Your answer should consist of all lines in the listing that hold the word "Cost".

━━━━━━━━

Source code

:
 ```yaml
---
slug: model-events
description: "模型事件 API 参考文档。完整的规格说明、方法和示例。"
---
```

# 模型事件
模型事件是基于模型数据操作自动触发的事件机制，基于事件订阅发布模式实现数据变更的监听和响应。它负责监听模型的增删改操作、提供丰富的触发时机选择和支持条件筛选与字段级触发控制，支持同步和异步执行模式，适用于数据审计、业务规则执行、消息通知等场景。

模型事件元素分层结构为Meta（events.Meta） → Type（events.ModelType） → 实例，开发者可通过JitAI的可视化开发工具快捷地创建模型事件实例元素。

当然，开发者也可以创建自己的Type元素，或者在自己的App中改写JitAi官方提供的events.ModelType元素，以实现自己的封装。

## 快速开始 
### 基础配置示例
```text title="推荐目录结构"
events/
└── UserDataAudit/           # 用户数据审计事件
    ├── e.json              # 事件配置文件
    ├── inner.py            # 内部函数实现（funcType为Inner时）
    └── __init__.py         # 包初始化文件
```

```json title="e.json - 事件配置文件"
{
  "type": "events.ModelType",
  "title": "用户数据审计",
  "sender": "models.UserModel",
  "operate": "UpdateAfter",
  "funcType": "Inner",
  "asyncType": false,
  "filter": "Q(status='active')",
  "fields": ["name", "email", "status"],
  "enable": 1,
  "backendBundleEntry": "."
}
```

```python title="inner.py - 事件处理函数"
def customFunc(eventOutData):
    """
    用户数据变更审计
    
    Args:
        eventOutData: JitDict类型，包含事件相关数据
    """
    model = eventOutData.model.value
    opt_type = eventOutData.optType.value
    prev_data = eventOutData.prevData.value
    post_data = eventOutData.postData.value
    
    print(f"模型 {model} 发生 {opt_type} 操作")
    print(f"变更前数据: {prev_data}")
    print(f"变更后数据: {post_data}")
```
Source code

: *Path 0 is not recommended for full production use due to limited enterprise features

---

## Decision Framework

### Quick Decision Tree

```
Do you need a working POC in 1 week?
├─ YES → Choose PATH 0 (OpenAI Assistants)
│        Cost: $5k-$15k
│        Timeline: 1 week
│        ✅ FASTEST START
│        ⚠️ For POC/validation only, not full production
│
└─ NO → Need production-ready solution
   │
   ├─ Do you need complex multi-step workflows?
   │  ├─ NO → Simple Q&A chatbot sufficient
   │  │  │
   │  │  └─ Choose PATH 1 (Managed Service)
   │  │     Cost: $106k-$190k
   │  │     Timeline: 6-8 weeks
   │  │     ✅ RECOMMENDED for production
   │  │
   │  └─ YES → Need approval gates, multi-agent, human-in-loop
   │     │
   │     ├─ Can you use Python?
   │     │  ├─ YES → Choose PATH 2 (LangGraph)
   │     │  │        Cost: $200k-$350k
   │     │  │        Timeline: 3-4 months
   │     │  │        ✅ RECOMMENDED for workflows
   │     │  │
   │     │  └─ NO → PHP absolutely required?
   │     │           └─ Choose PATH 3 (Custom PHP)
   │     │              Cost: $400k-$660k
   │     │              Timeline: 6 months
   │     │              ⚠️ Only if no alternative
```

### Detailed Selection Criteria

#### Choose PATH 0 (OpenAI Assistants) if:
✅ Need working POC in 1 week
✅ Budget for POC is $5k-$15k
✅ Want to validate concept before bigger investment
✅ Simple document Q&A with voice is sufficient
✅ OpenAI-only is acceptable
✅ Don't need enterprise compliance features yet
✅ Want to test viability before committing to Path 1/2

━━━━━━━━

## SOLUTION FOR THIS TASK
│        Cost: $5k-$15k
   │  │     Cost: $106k-$190k
   │     │  │        Cost: $200k-$350k
   │     │              Cost: $400k-$660k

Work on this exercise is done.